> YOUR GOAL
Write out the listing below again, replacing "developed" with "edited" wherever it appears and leaving everything else unchanged. Leave the pictures out of your answer.

Collected data entries:
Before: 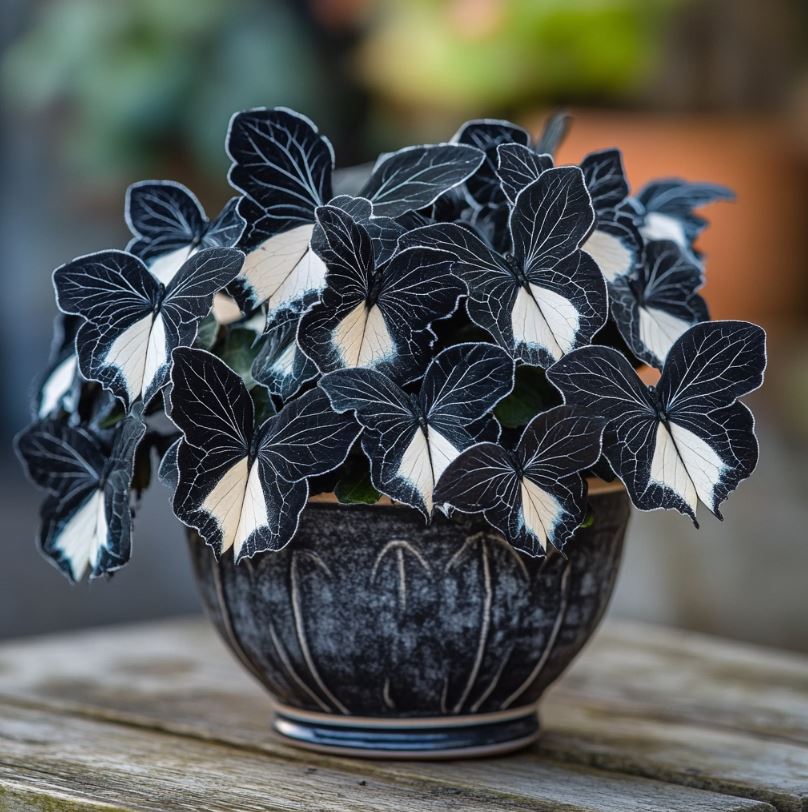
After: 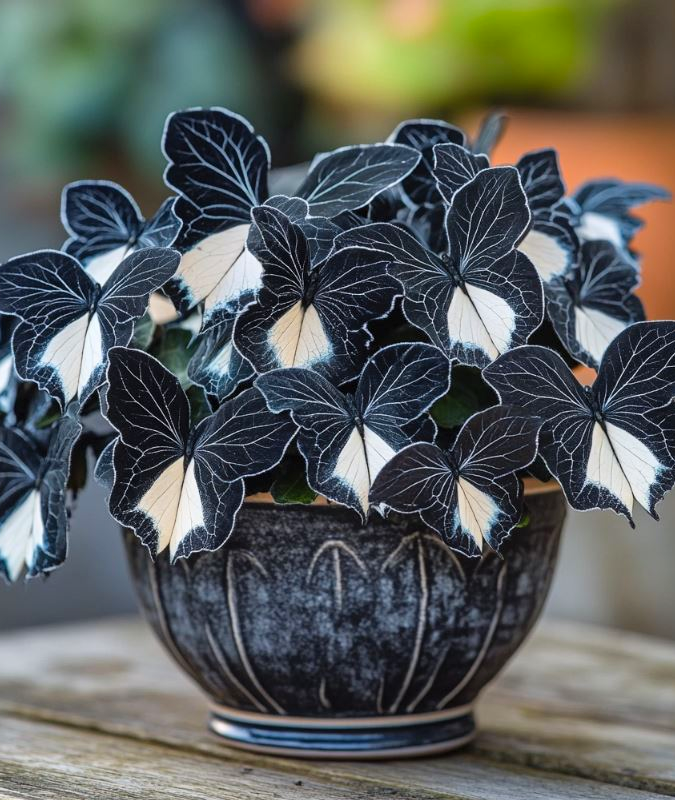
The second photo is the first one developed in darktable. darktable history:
contrast brightness saturation: contrast 0.07, brightness 0.08, saturation 0.18
crop: left 8.026%, right 7.374%
local contrast: mode bilateral grid, contrast 15, coarseness 36, detail 105%, midtone range 0.2
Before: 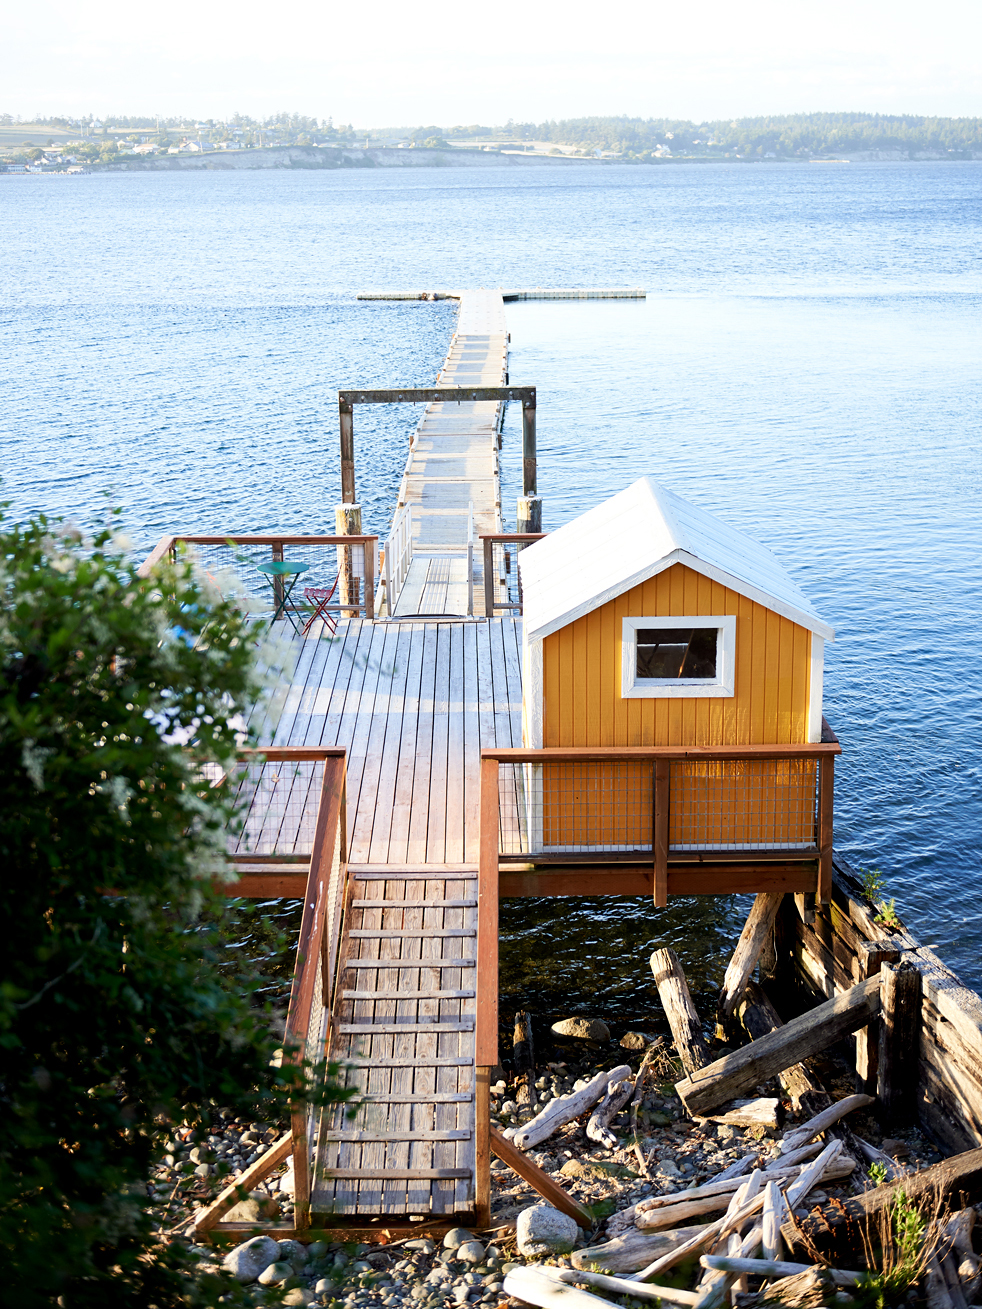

> TASK ANSWER
Before: 
After: 
The second photo is the first one edited in darktable. darktable history:
contrast brightness saturation: contrast 0.07, brightness 0.08, saturation 0.18
crop: left 8.026%, right 7.374%
local contrast: mode bilateral grid, contrast 15, coarseness 36, detail 105%, midtone range 0.2
Before: 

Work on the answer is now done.